Hedge funds fingered for Apple’s slide

Photo: AFP

Some of the biggest hedge funds that helped make Apple a stock market darling lost faith and dumped their stakes in the fourth quarter, fuelling the massive drop in the iPhone maker's share price.

Noted stock pickers including Leon Cooperman and Thomas Steyer unloaded billions of dollars of Apple shares between September 30 and December 31, according to disclosure documents filed on Thursday.

Shares of Apple rose to an all-time high of $US705.07 on September 21 but ended 2012 down more than 24 per cent from that peak, as concerns about increasing competition and declining profit margins weighed.

The fourth-quarter sellers avoided even deeper losses. Apple's shares have lost 12 per cent so far this year. The shares gained $US1.95, or 0.4 per cent, to $US468.96 on the Nasdaq on Thursday.

Sellers include Omega, Farallan, Jana

Cooperman's Omega Advisors fund dumped its entire stake of more than 266,000 shares during the fourth quarter, according to its required quarterly disclosure form filed with the Securities and Exchange Commission.

Farallon Capital, the hedge fund founded by Steyer, sold 137,000 shares. Steyer, who once worked on the Goldman Sachs risk arbitrage desk, stepped down at the end of the year from the firm, which he founded in 1986.

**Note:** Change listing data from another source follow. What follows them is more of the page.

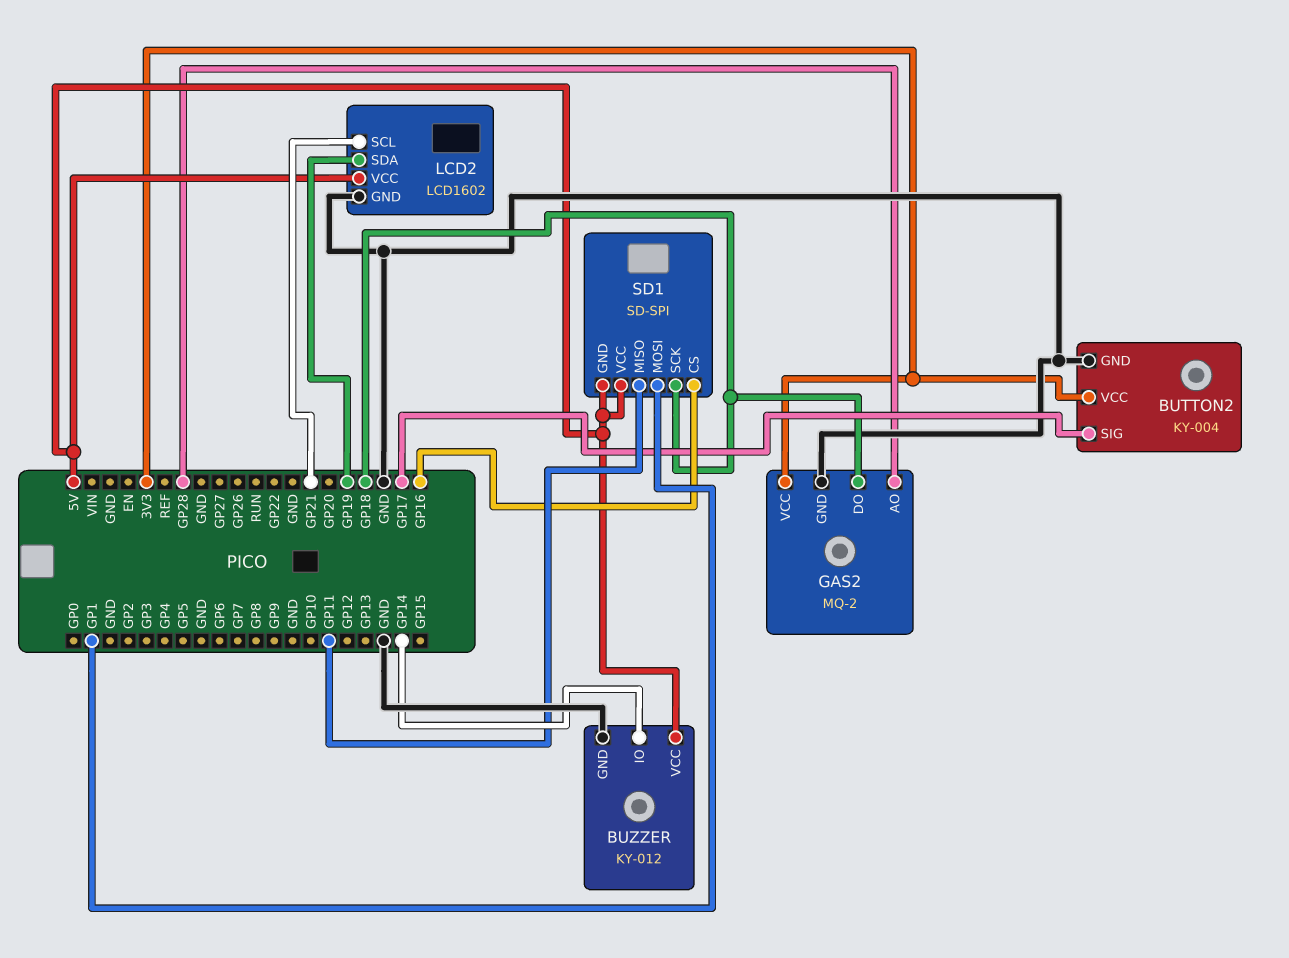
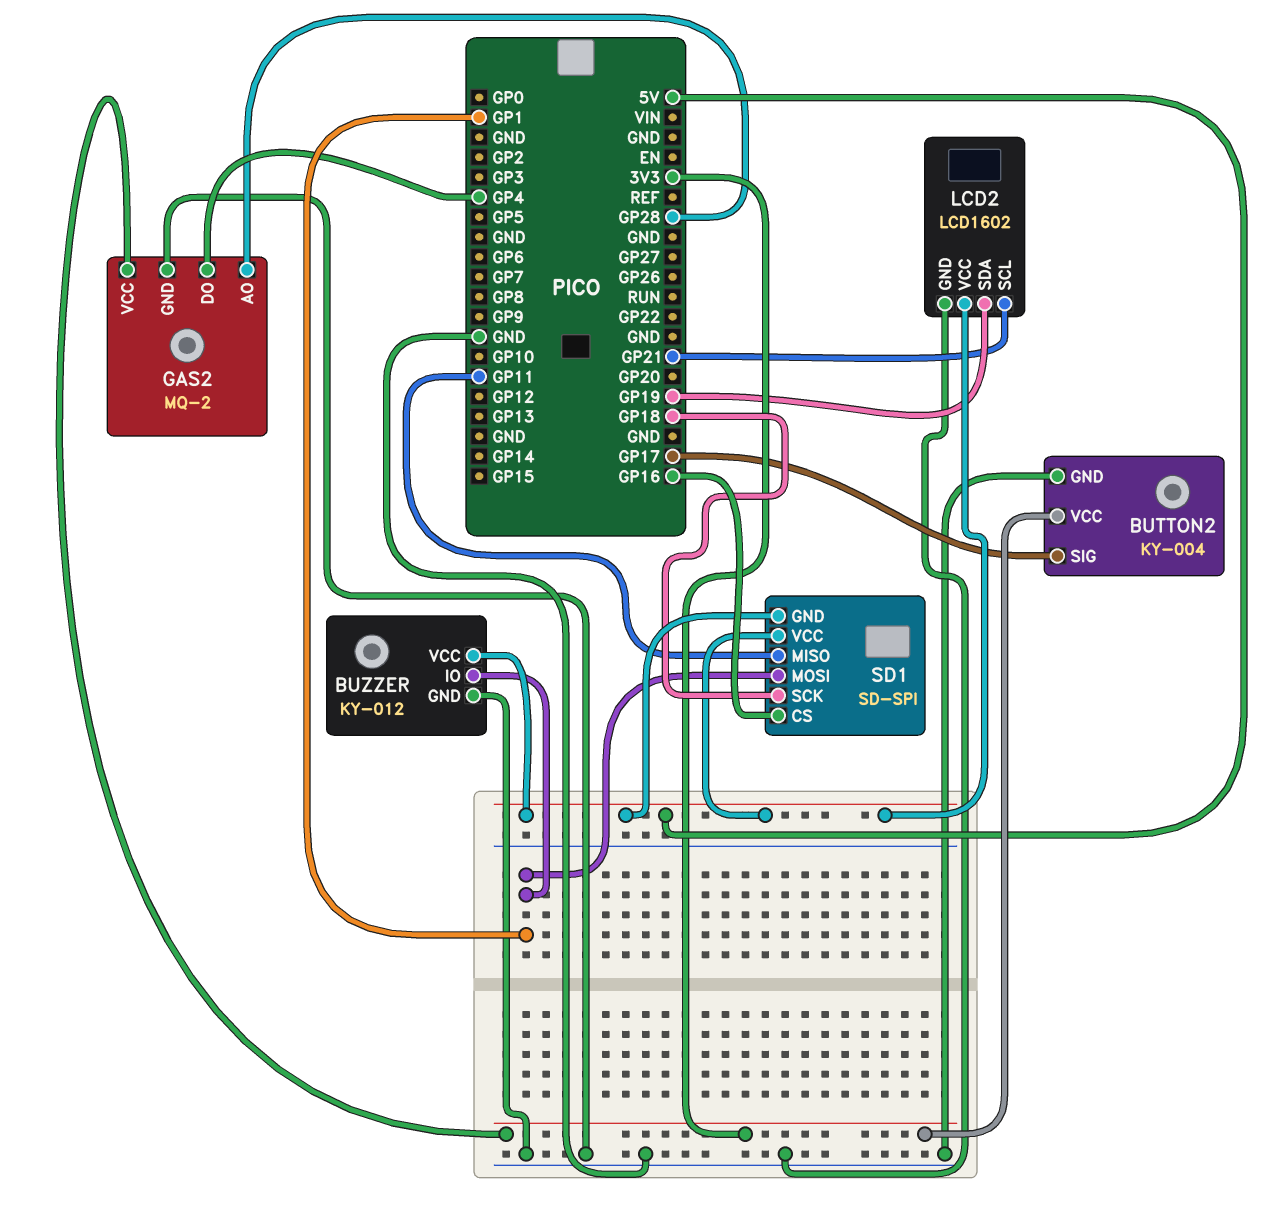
BUZZER pin IO: GP14 -> GP1
GAS2 pin DO: GP18 -> GP4

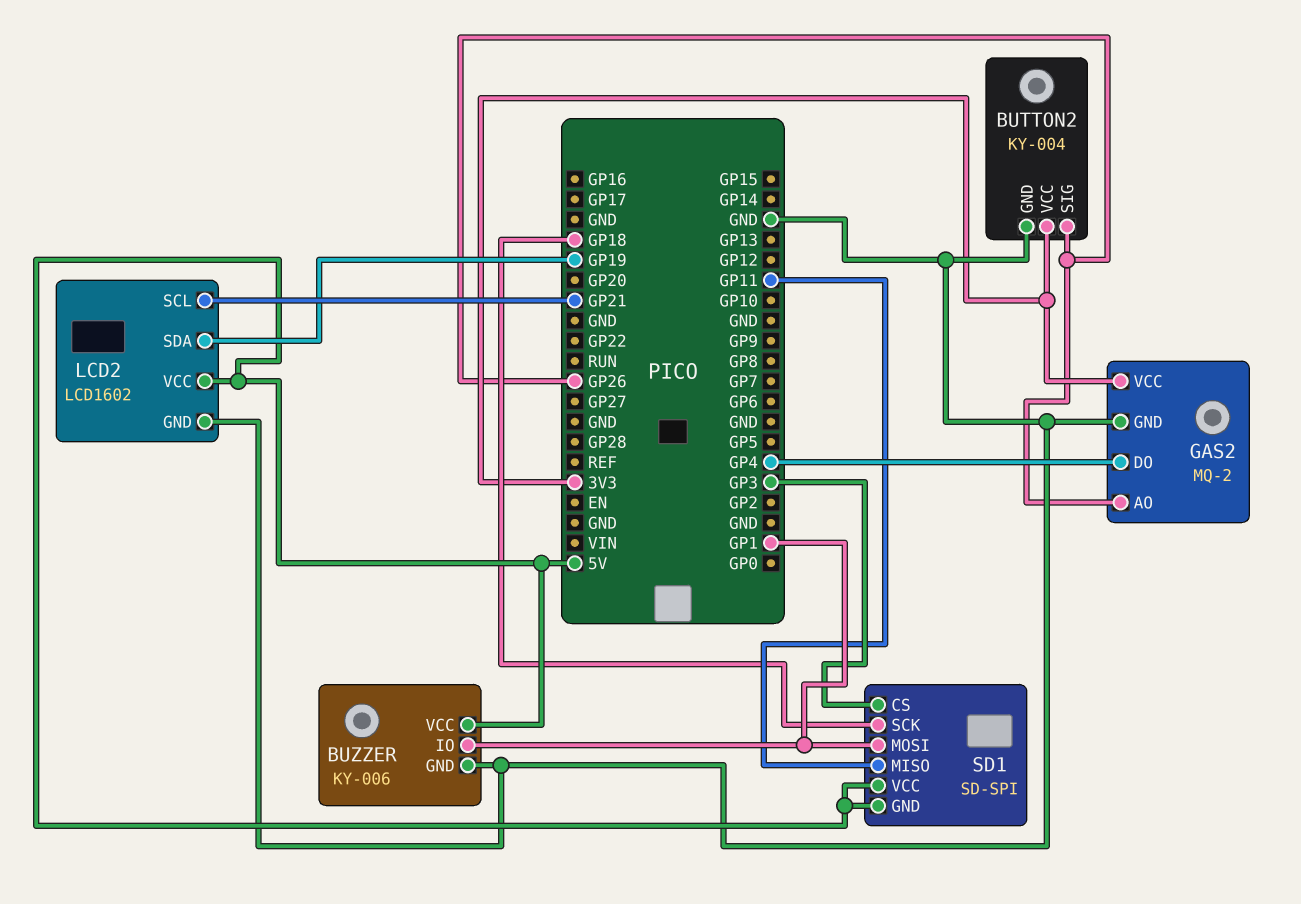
BUTTON2 pin SIG: GP17 -> GP26
BUZZER: KY-012 -> KY-006
GAS2 pin AO: GP28 -> GP26
SD1 pin CS: GP16 -> GP3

Jana Partners, an activist fund run by Barry Rosenstein, also unloaded its entire Apple stake of more than 143,000 shares.

Despite Apple's stock price plunge, most of the managers likely exited their positions with substantial profits because they bought years earlier.

Rosenstein and Cooperman, for example, both started gathering their stakes in the middle 2010, at a time when Apple shares traded below $US300.

New focus from Einhorn

At the time, the company's iPhone 4 was beset by alleged faulty reception, a problem that became known as "antennagate". Apple's then-chief executive, the late Steve Jobs, famously dismissed the issue, saying "we don't think we have a problem." But Apple offered customers a free bumper case that was supposed to minimise any issues.

Customers did not seem to care, snapping up millions of iPhones and sending Apple's share price up almost 50 per cent over the next year.

Apple has come under further scrutiny, this time from prominent hedge fund manager David Einhorn, who said on February 7 that he was suing the company to get it to deploy its $US137 billion cash pile more effectively and halt a 35 per cent drop in its share price from the record high in September.

Einhorn's fund, Greenlight Capital, has a stake in the company worth about $US600 million. Greenlight's regulatory filings are to be released later today.